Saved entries
»»

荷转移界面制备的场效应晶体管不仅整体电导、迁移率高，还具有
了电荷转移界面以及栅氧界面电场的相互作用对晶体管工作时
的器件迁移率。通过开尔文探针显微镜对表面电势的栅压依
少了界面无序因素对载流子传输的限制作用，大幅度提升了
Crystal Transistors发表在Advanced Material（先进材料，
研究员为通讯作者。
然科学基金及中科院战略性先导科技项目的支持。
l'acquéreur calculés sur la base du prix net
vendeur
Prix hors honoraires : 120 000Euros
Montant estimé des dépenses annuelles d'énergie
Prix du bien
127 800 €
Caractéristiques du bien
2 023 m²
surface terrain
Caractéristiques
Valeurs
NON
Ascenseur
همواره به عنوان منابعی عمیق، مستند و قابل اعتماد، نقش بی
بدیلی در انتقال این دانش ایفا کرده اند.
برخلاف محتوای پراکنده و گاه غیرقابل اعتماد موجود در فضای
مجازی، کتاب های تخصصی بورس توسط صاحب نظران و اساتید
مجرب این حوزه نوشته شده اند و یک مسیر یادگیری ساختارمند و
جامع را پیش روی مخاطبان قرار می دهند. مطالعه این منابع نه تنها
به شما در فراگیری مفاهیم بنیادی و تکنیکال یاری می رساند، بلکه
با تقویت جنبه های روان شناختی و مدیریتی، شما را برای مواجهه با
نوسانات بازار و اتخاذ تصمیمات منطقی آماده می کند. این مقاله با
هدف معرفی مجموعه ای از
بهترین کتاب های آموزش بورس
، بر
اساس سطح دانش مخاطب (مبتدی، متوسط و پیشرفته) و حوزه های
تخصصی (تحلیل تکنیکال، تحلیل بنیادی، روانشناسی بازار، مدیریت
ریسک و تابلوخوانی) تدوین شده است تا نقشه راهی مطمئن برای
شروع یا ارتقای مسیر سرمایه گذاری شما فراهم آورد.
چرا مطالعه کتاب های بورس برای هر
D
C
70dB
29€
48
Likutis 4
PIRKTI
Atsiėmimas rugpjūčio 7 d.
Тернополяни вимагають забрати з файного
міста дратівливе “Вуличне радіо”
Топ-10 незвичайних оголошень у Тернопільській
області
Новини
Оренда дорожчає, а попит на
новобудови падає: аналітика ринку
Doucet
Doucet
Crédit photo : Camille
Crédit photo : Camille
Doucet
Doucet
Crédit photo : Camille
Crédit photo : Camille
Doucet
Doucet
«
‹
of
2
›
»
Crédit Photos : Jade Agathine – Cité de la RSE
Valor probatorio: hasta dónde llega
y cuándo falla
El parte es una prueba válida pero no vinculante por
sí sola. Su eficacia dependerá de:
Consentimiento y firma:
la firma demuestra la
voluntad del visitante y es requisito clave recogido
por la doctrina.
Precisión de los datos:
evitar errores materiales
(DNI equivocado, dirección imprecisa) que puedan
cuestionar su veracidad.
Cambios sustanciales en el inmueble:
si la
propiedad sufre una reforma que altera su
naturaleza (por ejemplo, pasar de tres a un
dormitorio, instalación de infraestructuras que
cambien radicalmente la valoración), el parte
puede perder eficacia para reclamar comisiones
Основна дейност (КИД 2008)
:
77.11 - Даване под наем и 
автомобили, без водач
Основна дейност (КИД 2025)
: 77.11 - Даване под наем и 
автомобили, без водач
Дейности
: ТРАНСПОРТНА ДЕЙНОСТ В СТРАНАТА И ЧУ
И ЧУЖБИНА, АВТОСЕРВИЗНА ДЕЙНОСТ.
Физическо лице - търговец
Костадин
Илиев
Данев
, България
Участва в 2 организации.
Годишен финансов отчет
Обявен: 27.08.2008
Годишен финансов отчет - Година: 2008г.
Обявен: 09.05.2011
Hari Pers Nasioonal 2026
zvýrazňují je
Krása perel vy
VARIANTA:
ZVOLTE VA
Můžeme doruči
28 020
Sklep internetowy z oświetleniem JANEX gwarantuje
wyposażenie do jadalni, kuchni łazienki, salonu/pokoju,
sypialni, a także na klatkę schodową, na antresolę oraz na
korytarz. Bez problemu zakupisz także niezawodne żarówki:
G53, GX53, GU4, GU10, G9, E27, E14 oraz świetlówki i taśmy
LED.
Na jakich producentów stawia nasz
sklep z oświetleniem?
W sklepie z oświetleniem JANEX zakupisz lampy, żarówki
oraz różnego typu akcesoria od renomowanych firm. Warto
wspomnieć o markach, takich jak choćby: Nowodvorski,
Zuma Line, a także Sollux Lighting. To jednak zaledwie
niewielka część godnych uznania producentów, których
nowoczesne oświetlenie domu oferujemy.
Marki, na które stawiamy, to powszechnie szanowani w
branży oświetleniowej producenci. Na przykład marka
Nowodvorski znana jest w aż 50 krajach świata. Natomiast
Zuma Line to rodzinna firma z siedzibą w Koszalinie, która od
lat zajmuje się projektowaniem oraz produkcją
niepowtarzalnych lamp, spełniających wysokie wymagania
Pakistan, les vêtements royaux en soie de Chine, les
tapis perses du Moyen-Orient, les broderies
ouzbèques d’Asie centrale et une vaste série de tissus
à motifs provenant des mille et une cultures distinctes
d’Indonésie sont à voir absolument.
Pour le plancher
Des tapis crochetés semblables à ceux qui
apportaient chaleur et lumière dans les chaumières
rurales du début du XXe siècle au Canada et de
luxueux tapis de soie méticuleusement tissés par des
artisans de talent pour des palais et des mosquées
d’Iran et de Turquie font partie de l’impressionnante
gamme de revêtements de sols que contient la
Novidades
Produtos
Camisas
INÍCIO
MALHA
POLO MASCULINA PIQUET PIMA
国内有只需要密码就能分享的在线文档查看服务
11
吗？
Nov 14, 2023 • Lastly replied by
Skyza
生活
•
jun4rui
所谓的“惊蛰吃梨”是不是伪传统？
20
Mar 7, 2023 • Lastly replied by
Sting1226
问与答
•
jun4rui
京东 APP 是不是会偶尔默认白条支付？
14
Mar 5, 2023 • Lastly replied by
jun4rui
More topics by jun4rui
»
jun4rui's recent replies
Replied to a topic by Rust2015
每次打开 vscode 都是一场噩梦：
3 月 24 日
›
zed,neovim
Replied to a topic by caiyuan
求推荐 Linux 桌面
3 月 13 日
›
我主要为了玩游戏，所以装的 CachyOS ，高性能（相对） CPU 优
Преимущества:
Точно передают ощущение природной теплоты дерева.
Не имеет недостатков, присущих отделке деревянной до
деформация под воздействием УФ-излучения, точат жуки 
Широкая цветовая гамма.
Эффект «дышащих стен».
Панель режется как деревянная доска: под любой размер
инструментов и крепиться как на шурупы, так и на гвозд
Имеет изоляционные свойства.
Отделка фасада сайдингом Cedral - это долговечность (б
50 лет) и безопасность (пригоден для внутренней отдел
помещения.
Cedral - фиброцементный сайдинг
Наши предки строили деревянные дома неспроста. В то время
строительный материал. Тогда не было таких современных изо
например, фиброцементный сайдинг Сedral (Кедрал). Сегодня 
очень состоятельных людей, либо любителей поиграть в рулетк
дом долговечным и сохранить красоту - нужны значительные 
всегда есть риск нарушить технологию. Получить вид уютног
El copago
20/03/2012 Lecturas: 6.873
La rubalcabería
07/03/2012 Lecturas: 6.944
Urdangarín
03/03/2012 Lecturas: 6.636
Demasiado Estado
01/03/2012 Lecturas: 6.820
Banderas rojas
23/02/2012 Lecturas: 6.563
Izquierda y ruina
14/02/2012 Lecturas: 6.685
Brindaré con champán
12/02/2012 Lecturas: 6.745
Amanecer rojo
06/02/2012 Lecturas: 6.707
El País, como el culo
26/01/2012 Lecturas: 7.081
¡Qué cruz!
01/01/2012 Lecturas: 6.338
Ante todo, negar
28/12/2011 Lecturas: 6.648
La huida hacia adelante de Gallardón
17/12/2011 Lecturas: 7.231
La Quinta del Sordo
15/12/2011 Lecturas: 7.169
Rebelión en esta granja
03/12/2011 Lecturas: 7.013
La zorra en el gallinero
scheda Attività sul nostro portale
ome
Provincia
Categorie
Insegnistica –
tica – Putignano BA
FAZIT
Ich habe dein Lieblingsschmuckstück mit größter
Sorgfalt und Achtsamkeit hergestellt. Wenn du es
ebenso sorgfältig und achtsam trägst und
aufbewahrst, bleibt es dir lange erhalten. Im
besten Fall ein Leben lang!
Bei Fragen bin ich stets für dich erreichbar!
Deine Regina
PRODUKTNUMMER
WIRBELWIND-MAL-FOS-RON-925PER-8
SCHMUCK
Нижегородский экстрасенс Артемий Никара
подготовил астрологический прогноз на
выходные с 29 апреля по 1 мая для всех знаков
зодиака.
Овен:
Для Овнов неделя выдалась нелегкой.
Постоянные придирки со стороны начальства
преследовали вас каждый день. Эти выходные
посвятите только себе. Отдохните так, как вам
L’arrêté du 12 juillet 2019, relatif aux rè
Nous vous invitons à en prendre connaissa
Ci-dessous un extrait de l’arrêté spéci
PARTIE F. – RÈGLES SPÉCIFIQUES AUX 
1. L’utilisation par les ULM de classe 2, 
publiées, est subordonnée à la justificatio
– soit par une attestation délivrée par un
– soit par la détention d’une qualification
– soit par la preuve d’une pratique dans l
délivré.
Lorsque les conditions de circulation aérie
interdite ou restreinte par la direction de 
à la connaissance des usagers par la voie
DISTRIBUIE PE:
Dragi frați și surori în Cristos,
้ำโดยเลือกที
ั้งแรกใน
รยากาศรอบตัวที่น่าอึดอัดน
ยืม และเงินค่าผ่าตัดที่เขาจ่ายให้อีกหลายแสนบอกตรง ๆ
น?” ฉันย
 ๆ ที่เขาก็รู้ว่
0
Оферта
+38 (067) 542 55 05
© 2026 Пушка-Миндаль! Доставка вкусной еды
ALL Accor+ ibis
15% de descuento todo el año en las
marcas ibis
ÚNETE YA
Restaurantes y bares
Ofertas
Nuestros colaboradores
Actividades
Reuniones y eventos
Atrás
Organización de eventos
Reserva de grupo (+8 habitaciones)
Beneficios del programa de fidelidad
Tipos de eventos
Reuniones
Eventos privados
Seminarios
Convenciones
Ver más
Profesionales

««

Rename "honoraires" to "frais" throughout the entries from their start through the line containing "Prix hors honoraires : 120 000Euros", leaving everything else in those lines unchanged, and give back only those lines.

荷转移界面制备的场效应晶体管不仅整体电导、迁移率高，还具有
了电荷转移界面以及栅氧界面电场的相互作用对晶体管工作时
的器件迁移率。通过开尔文探针显微镜对表面电势的栅压依
少了界面无序因素对载流子传输的限制作用，大幅度提升了
Crystal Transistors发表在Advanced Material（先进材料，
研究员为通讯作者。
然科学基金及中科院战略性先导科技项目的支持。
l'acquéreur calculés sur la base du prix net
vendeur
Prix hors frais : 120 000Euros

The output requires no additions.